W3C home > Mailing lists > Public > public-xml-er@w3.org > February 2012

Re: David's less simple example (was: Marcos simple sample)

From: Jeni Tennison <jeni@jenitennison.com>
Date: Tue, 28 Feb 2012 17:57:12 +0000
Cc: David Carlisle <davidc@nag.co.uk>
Message-Id: <EFA07706-8E78-4097-A10D-B33DBF48A78D@jenitennison.com>
To: "public-xml-er@w3.org Community Group" <public-xml-er@w3.org>

On 28 Feb 2012, at 15:49, David Carlisle wrote:
> To distinguish things a bit it's worth looking at something a bit less like well formed XML, say
> <math><one<two<three</one><two></tree></math>
> Using <math> as an outer element has the advantage that you can test
> with an html5 parser (the <math> puts html5 in its "foreign content"
> xml-like mode where /> means what it is supposed to mean. One desirable
> property of XML-ER would be that it wasn't totally unlike the behaviour
> of HTML5 on such content.
> Using V.nu's parser you can see the result of parsing the above:
> http://livedom.validator.nu/?%3C!DOCTYPE%20html%3E%0A%3Cmath%3E%3Cone%3Ctwo%3Cthree%3C%2Fone%3E%3Ctwo%3E%3C%2Ftree%3E%3C%2Fmath%3E
> removing the html head and body implied in the html context results in a
> parse tree of
> <math><oneU00003CtwoU00003CthreeU00003C
> one=""><two></two></oneU00003CtwoU00003CthreeU00003C></math>
> which is what it is. I don't think it matters too much what the parse
> tree is. That is, I don't think it's worth trying to argue about any
> meaning implied by the original markup. The important thing is that
> html5 specifies a deterministic algorithm that returns a tree. Unless
> there is some overwhelming objection, I think XML-ER should return the
> same tree. (To be honest I haven't checked what Anne's draft spec would
> make of this yet).

Although I agree that the important thing is a deterministic algorithm that produces a tree, I think it *is* worth arguing about meaning implied by the original markup -- or at least how a person might have got to this XML from some well-formed XML -- specifically to address the editor use case for XML-ER, as George highlights later in this thread.
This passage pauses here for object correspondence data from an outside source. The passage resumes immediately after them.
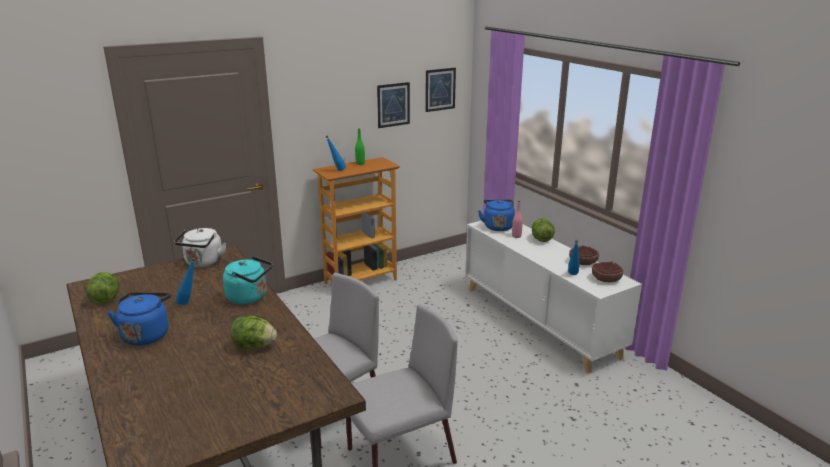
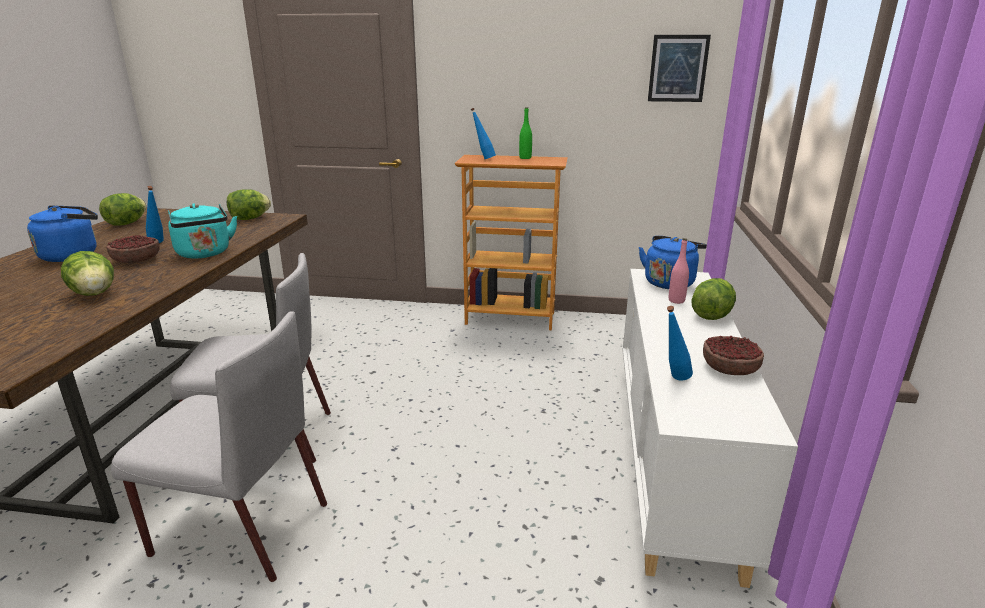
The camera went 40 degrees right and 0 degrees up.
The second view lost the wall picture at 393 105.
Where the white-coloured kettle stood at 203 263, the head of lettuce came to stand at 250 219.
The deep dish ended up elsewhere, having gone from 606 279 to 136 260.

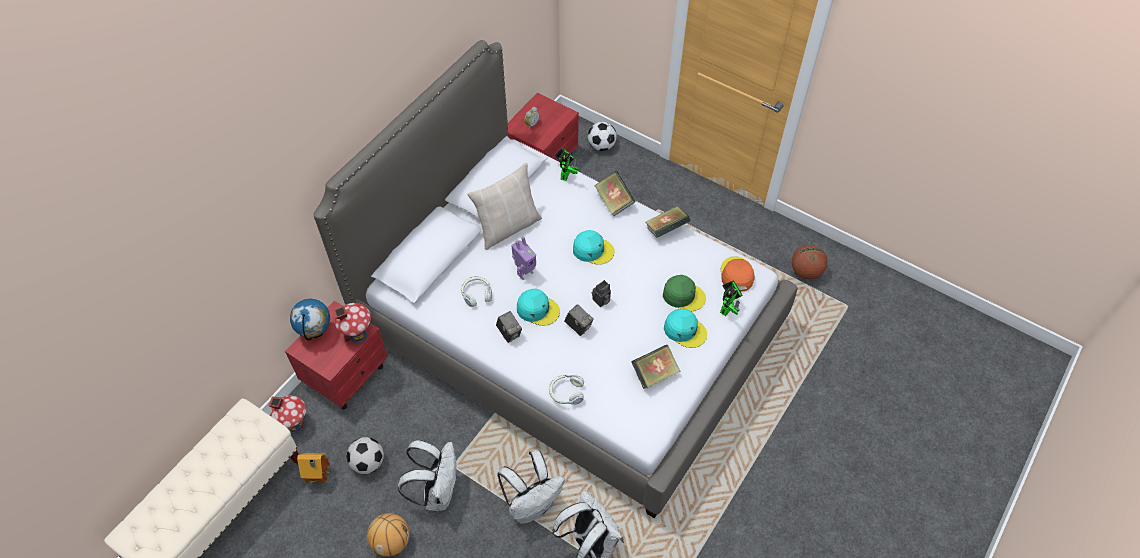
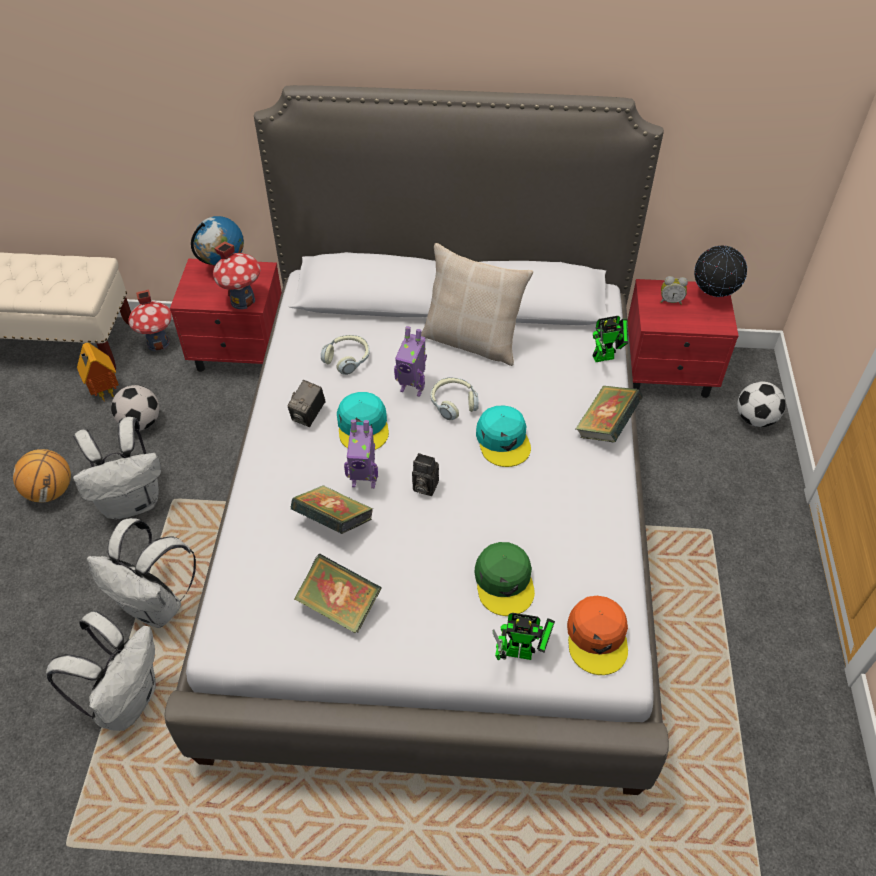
The camera went 60 degrees right and 5 degrees down.
The book ended up elsewhere, having gone from 666 229 to 333 522.
The second view lost the ball for basketball at 805 272.
The orange peaked cap at 736 275 ended up facing another way, 120 degrees clockwise from before.
Where the still camera stood at 578 326, the robot figure came to stand at 364 480.
The second view lost the blue-green peaked cap at 685 330.
The headset ended up elsewhere, having gone from 566 392 to 453 403.
The second view gained the desk globe at 713 296.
To take a slightly less degenerate case, if someone started with the well-formed:

  <math><three /></math>

and then started typing a new tag before the <three> empty element:

  <math><two<three /></math>

I think it is much much more reasonable for this to be interpreted in an editor as the tree

  + math
    + two
      + three

(with the <two> element flagged as having an error) then it is to be interpreted as the tree

  + math
    + twoU00003Cthree

(with the <twoU00003Cthree> flagged as having an error).

While I agree that it's useful to be consistent with HTML5 parsing, I don't think we should be overly slavish. Browsers already have an HTML5-specified parsing algorithm that can be applied to XML, but because it's HTML5-aware, it doesn't meet our first requirement which is to be compatible with XML.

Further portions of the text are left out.